The anxiety side of the coin:

Anxiety affects me in a large variety of ways, and one of the ways is by interacting with the depression just discussed. A lot of the crying fits are initiated by an anxiety trigger first or by the feeling I can't cope which is the anxiety speaking.

But there are other effects to anxiety. Physical, emotional, neurological.

To explain what an acute anxiety attack can feel like I want to go back to the last one I had before this. It is actually the only one I've had in the last 5 years, and it didn't worry me too much because it was well explained. I had been training as a runner (still am, or at least will be when I get home). I ran a few 5K races and then decided to join a friend of mine running an 8K technical race. I had no idea just how technical they meant it was. I'm pretty sure there's a blog post somewhere describing the comedy of errors that that race was, but suffice to say that by the time I was having an asthma attack 2 or more km from help and with no one else on the trail my anxiety was pretty high. Looking back it is really interesting to try to separate out the two attacks as they are so similar in certain effects - with either one I can't breathe. I feel panicked and scared and my lungs just won't work. I think I cycled back and forth between the two: the asthma causing an anxiety attack which kept me from regaining my breath so furthered the asthma attack. It was a horrible, horrible experience.

An acute anxiety attack always is. I stop being able to breathe, I have to fight for every breath into my body. I burst into tears and I can't stop moving. Or sometimes I can't start moving. I often keel over into the fetal position because my body stops being able to support it's own weight. Sometimes I think I'm going to die. I had a couple of these over the last few weeks, usually out of the eyes of anyone else. They are not pleasant.

So there's acute anxiety attacks. But what about just generalized high anxiety? Well that's where I am mostly at now. The depression is receding but the anxiety is still very very high. I wake up in the morning and it feels like a physical presence weighing down on me while at the same time my heart starts racing. The last couple days I have spent a couple hours in the morning focusing on nothing but breathing until that starts to feel like a normal activity again and I can start doing other things. From there the anxiety will ebb and flow during the day. Sometimes I am almost me, other times the weight comes back and I can't breathe. I become irrationally obsessed with things that are either not that big a deal or a fixable problem. But I can't see past them. So I sit and I breathe. And I breathe some more. And some more. And if that isn't helping I take a sedative and keep breathing. And eventually it recedes again and I can resume trying to solve the problems. If you get a really intense message from me it is probably during one of these crests of anxiety - I apologize.

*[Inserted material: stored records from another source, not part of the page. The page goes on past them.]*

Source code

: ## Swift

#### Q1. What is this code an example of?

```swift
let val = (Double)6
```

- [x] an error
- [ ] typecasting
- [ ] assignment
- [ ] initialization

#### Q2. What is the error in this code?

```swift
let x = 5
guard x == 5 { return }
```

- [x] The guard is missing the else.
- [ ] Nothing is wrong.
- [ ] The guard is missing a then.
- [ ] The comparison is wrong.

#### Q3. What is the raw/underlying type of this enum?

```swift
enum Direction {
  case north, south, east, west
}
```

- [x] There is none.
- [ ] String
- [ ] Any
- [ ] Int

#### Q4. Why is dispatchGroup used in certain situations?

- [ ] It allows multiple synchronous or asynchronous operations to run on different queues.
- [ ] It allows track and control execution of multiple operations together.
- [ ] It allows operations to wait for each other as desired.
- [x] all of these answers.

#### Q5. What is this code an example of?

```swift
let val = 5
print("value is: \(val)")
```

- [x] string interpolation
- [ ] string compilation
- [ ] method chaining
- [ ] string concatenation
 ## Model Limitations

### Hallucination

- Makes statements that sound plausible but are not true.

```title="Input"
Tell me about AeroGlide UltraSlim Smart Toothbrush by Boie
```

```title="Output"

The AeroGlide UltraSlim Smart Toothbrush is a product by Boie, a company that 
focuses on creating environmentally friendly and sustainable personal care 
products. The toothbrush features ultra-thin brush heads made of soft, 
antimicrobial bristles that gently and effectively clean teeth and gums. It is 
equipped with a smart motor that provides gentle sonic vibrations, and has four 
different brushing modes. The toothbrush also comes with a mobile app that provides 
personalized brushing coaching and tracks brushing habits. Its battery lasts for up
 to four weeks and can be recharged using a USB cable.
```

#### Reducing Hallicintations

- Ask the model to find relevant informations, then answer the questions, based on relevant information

I hope that gives you an insight into what it is like for a person (or at least this person) battling depression and anxiety. A lot of people ask how they can help - keep in touch with me. Even if you don't know what to say, send me random thoughts and messages. The more connected to people I feel the more I stay in the low anxiety zone.

2 comments:

  1. I have been there and really do understand. For a long time I was diagnosed as suffering from depression...had some humdinger anxiety experiences, too. I believe (IMHO) that those are the worst, worse than anything else you can experience, in the lexicon of mental health challenges. Now I am being treated for bipolar and that fits my scenario much better...and the meds help me, too. I hope that you have a good psychiatrist to help you with medications, a great therapist for you to talk through the incidents and to get clear with, and lots of support from friends and loved one.